I have a list of addresses that I would like to put into a dataframe where each row is a new address and the columns are the units of the address (title, street, city).
However, the way the list is structured, some addresses are longer than others. For example:
address = ['123 Some Street, City','45 Another Place, PO Box 123, City']
I have a pandas dataframe with the following columns:
Index Court Address Zipcode Phone
0 Court 1 123 Court Dr, Springfield 12345 11111
1 Court 2 45 Court Pl, PO Box 45, Pawnee 54321 11111
2 Court 3 1725 Slough Ave, Scranton 18503 11111
3 Court 4 101 Court Ter, Unit 321, Eagleton 54322 11111
I would like to split the Address column into up to three columns depending on how many comma separators there are in the address, with NaN filling in where values will be missing.
For example, I hope the data will look like this:
Index Court Address Address2 City Zip Phone
0 Court 1 123 Court Dr NaN Springfield ... ...

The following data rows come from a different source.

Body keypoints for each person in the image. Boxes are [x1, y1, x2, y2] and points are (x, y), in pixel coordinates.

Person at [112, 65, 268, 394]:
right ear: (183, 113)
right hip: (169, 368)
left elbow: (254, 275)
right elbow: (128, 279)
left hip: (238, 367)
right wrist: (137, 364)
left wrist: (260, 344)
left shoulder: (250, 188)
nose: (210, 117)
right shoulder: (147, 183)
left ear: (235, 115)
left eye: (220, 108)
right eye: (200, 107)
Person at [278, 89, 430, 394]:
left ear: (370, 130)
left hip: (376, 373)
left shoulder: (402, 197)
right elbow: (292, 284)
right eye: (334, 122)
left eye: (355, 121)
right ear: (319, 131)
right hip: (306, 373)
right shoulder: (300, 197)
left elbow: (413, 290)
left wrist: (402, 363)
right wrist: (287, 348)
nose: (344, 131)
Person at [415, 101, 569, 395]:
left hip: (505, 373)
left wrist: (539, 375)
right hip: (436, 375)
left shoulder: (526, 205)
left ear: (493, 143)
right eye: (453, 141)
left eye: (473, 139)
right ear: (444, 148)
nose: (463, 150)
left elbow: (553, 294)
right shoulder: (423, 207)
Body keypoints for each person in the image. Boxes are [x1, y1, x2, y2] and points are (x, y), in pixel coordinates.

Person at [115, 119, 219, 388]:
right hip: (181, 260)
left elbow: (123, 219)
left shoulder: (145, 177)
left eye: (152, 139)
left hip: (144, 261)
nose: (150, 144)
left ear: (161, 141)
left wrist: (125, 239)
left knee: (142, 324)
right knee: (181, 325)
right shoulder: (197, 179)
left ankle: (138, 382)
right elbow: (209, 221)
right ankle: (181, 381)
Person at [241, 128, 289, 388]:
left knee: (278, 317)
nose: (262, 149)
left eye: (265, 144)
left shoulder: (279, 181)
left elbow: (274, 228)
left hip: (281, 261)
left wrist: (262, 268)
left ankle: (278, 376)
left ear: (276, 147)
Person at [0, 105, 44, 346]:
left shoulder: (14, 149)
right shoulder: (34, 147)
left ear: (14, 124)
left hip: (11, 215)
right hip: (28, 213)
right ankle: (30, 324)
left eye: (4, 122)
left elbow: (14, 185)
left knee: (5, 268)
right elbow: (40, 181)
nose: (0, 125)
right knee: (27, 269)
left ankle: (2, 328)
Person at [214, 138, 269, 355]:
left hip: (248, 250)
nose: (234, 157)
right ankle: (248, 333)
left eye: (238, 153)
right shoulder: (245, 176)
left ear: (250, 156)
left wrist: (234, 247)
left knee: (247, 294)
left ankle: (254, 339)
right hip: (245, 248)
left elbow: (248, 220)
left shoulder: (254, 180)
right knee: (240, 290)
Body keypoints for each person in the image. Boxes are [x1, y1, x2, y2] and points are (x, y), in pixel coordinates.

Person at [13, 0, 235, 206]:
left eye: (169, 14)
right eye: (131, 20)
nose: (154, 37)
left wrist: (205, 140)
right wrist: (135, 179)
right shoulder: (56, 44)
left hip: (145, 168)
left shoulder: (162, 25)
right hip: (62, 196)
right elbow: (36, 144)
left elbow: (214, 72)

1 Court 2 45 Court Pl PO Box 45 Pawnee ... ...
2 Court 3 1725 Slough Ave NaN Scranton ... ...
3 Court 4 101 Court Ter Unit 321 Eagleton ... ...
I have plowed through and tried a ton of different solutions on StackOverflow to no avail. The closest I have gotten is with this code:
df2 = pd.concat([df, df['Address'].str.split(', ', expand=True)], axis=1)
But that returns a dataframe that adds the following three columns to the end structured as such:
... 0 1 2
... 123 Court Dr Springfield None
... 45 Court Pl PO Box 45 Pawnee
This is close, but as you can see, for the shorter entries, the city lines up with the second address line for the longer entries.
Ideally, column 2 should populate every single row with a city, and column 1 should alternate between "None" and the second address line if applicable.
I hope this makes sense -- this is a tough one to put into words. Thanks!